Dans l’imposante chambre de style néogothique, les parlementaires de tous les partis déposeront des bulletins préférentiels pour déterminer qui présidera ce qui s’annonce comme un Parlement contesté et délicatement équilibré. Le rôle exige non seulement une expertise procédurale, mais aussi une finesse diplomatique pour gérer les débats houleux entre les Conservateurs au pouvoir et les partis d’opposition déterminés à influencer l’agenda législatif.
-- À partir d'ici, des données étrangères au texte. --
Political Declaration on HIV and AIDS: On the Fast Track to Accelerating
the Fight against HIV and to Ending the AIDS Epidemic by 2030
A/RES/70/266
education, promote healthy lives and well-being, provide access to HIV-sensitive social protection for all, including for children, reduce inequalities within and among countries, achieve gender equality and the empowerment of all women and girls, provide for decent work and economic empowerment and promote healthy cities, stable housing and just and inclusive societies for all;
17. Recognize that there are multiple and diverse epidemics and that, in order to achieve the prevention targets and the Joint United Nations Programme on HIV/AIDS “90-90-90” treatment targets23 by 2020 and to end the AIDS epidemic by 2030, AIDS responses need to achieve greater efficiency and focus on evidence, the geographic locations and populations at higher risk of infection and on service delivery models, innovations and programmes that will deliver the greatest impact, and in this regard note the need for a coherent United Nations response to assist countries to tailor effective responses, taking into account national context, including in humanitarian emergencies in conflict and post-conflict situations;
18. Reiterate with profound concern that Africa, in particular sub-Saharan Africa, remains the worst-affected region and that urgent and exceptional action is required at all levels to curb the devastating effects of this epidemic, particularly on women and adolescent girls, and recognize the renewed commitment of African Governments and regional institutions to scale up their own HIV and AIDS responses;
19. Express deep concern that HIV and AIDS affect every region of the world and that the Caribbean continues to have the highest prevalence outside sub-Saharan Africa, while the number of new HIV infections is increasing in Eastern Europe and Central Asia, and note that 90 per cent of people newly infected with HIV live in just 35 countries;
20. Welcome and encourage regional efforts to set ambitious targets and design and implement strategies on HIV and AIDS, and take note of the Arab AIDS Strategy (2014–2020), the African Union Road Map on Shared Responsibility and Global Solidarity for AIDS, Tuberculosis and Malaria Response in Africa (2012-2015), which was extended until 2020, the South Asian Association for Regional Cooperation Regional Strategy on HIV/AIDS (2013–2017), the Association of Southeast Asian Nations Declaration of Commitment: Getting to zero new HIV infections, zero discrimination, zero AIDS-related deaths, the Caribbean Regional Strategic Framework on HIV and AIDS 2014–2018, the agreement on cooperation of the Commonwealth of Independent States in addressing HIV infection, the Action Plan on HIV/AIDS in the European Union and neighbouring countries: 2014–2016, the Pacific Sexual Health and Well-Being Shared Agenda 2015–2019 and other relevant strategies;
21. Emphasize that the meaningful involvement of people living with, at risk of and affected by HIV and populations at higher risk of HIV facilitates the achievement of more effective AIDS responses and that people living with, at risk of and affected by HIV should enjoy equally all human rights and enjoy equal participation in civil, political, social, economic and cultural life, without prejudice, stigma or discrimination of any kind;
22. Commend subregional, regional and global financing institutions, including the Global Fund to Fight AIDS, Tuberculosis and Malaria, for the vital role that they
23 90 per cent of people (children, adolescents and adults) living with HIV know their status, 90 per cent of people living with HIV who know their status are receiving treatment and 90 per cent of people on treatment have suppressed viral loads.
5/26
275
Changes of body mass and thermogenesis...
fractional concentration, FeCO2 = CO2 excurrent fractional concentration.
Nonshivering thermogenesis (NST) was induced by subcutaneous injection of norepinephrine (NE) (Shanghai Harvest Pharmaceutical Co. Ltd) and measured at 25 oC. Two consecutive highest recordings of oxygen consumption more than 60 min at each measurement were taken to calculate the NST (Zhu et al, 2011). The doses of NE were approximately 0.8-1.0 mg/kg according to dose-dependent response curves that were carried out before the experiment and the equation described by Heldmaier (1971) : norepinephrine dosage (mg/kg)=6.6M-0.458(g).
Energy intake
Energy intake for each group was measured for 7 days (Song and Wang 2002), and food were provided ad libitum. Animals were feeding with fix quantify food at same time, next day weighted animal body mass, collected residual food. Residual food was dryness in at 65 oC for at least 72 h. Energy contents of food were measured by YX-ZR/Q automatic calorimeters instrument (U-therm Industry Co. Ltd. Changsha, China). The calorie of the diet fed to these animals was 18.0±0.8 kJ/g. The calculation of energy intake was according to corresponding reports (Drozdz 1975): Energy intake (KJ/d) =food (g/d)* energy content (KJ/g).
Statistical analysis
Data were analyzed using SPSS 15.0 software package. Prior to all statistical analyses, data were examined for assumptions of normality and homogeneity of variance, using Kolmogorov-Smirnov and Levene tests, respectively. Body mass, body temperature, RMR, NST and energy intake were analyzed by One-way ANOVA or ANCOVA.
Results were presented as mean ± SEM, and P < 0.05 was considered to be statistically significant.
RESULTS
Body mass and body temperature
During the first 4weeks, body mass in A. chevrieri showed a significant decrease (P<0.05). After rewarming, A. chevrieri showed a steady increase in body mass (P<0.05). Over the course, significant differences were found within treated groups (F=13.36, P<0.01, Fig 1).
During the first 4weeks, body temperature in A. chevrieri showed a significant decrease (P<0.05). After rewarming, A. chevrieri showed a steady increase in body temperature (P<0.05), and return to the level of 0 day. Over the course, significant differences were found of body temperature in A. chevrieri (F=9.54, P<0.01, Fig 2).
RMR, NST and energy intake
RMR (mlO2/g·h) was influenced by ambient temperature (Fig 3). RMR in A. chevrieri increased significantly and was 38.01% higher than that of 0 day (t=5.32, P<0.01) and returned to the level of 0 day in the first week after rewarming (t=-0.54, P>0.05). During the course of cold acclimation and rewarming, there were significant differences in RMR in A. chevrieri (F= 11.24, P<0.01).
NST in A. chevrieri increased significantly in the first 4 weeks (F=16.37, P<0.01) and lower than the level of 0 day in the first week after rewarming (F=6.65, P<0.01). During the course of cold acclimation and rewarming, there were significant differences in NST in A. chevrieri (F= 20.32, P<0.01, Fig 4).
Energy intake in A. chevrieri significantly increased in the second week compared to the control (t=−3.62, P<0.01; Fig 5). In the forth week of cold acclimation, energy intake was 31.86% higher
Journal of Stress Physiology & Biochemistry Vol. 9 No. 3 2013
« Le fauteuil du Président ne sert pas uniquement à maintenir l’ordre—il s’agit de préserver la dignité du débat parlementaire dans ce qui sera probablement une situation gouvernementale minoritaire difficile », a déclaré Lori Turnbull, directrice de l’École d’administration publique de l’Université Dalhousie. « Celui qui l’emportera aura besoin à la fois de connaissances techniques et d’une autorité personnelle pour commander le respect au-delà des lignes partisanes. »
Cinq candidats ont officiellement déclaré leur intention de se présenter, dont le député libéral chevronné Anthony Rota, qui occupait précédemment ce poste mais a démissionné en 2023 suite à une controverse concernant la reconnaissance d’un vétéran ukrainien ayant des liens nazis lors de la visite du président Zelensky. Le député conservateur Chris d’Entremont, qui a servi comme vice-président dans le précédent Parlement, se présente comme favori avec un soutien transpartisan.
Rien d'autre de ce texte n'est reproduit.